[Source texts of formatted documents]

══════════════════════════════

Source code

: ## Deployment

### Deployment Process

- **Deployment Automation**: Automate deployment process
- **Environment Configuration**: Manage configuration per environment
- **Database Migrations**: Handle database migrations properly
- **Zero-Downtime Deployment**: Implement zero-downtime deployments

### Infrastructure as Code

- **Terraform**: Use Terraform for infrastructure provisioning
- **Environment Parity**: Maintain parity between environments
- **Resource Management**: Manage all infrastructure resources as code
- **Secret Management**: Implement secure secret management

══════════════════════════════

Exercise
Give the records again, exactly as they appear.

Response to the exercise
Source code

: ## Deployment

### Deployment Process

- **Deployment Automation**: Automate deployment process
- **Environment Configuration**: Manage configuration per environment
- **Database Migrations**: Handle database migrations properly
- **Zero-Downtime Deployment**: Implement zero-downtime deployments

### Infrastructure as Code

- **Terraform**: Use Terraform for infrastructure provisioning
- **Environment Parity**: Maintain parity between environments
- **Resource Management**: Manage all infrastructure resources as code
- **Secret Management**: Implement secure secret management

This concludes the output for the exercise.